The house had a smell: cigarette smoke, but our rooms smelled of vodka and stale potato chips.  My mom was always coming in to open the windows and turn on my fan. Everyone smoked but my brother. Everybody drank. Now, the house smells of smoke only near the front window when my mom allows herself a cigarette. Though it’s mostly scented candles and there is a rhythm, the oxygen tank in the corner near my mother’s plant collection, sort of breathing itself announcing presence at all hours of the day. It’s not a beep or a hum or a whirr but a steady electronic heave and fall that I hear as I lay in my brother’s room staring up at the psychedelic spinner that he got from Spencer’s Gifts years ago: black with white checker boxes and if I plugged it in, it would spin. I never plug it in. I watch it though, every time I’m here. I remember when he got it. I remember when he painted his room black, I painted mine dark purple.

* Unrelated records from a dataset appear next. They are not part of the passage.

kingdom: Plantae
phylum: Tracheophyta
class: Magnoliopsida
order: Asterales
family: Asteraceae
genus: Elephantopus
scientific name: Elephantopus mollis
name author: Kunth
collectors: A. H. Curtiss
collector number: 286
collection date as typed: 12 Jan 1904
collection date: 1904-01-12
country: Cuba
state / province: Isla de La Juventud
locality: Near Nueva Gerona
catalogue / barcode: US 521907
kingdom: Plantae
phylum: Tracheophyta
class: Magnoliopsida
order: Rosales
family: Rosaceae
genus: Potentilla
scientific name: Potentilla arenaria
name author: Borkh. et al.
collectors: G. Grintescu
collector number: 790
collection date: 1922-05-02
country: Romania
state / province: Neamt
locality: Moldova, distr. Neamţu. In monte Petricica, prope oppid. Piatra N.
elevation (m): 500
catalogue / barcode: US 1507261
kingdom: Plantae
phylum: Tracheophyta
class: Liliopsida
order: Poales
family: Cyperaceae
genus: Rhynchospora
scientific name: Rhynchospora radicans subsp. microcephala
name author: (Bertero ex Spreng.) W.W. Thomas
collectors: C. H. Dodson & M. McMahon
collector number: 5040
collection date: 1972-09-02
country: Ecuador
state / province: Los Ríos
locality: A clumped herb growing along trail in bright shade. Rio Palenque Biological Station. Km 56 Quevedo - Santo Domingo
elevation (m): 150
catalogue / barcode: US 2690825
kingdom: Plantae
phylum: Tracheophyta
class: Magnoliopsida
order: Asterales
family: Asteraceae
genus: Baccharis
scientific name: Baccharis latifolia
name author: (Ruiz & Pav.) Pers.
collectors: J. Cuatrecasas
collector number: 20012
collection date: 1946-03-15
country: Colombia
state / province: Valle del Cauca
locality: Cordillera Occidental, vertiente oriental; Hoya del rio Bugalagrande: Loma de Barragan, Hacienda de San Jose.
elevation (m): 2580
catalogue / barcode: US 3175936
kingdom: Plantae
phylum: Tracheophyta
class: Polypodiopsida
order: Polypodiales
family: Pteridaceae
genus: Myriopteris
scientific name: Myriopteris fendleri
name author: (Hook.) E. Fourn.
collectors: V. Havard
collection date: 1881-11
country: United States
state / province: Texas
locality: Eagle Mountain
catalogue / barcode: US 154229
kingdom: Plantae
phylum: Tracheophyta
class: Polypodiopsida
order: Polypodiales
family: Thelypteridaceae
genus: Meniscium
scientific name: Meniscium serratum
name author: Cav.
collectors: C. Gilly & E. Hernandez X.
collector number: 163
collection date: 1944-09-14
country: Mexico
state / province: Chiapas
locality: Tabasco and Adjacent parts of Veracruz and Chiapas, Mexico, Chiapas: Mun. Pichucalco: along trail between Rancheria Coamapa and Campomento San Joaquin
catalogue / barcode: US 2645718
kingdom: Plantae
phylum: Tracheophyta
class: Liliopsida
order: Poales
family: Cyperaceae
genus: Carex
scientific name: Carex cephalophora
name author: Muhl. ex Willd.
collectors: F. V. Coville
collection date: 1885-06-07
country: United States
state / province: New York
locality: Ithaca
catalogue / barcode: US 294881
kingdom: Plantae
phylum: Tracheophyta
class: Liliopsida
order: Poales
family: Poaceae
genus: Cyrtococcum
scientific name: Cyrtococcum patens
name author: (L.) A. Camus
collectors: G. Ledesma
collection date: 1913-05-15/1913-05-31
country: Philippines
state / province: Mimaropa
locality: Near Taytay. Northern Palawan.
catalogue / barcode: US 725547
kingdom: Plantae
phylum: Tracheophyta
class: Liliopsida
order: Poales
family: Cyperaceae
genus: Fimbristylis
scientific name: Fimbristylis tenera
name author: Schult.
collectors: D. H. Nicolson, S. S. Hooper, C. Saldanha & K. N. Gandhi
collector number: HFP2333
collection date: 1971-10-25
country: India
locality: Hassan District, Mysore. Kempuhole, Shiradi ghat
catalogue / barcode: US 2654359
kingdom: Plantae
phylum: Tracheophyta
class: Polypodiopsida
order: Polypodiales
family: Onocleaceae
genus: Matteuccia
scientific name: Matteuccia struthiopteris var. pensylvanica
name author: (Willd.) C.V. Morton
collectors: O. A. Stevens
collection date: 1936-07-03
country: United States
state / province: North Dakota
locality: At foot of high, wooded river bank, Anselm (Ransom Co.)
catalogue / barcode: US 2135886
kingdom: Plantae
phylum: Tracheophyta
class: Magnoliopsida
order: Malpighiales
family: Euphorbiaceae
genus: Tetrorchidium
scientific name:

It’s hard for me to sit still so I get up suddenly, abruptly and constantly. I walk into my mother’s room. I need to walk, pace. I did this as a child: walked up and down the hallway, walked into the den, danced, hopped, twirled around and then back into my room with the music loud, door shut, hopping up and down. Do people change? I really can’t tell. I am looking at myself in my mother’s giant mirror above her bureau, another reason I hang out in her room when she isn’t here and I hear something. I turn to the direction and also notice my mother’s trolls on the floor. She collects them. Not the little cartoon trolls with the diamonds in their belly button, although she has those too, but these big scary mannequin trolls that would have freaked me out as a child. They look like trolls from The Labyrinth; real trolls, happy but you know they have a nefarious world somewhere too. And they are all a brown hue. I liked the colored trolls. “General Hair” my dad called him: a troll we took out every time we played Risk. 

He was beloved, our mascot.
“General Hair! General Hair!” my dad would repeat, sipping Wild Irish Rose prepared to lose again, every time.
“You’re kind of the worst at this, Dad.”
My brother and I were ruthless in Risk. It’s hard to stay one place. How do you not let grief destroy you? I can’t answer or cry or sit still or come to any meaning. I’m in my mother’s room noticing two of the larger trolls are on the floor previously having been on the bench next to her other dresser. They would not have fallen by themselves.  I squint. That’s what I do when I’m fathoming concepts, squint. Then I see it’s black body slither towards the bureau.
“Oh fuck. Dad!!! Dad!!!!! There’s a snake in mom’s room! Dad!”
I didn’t scream though. It was, I’d say, two feet long in actuality but I described it as three feet to animal control, and only a foot away from me. I had walked right by it and it laid low for a minute. That is what I mean: the surprise. It laid low for a minute then took off knocking the trolls off the bench.  That meant, it was on TOP of furniture. That meant, it was slithering over her stuff. It was the middle of the day in August, sunny, cool in the house. I didn’t scream. I wanted Alex to know that. I don’t scream anymore but I still called Dad. I didn’t leave the room either. I watched it. I didn’t run away when the snake got in the house and I didn’t plan to leave it.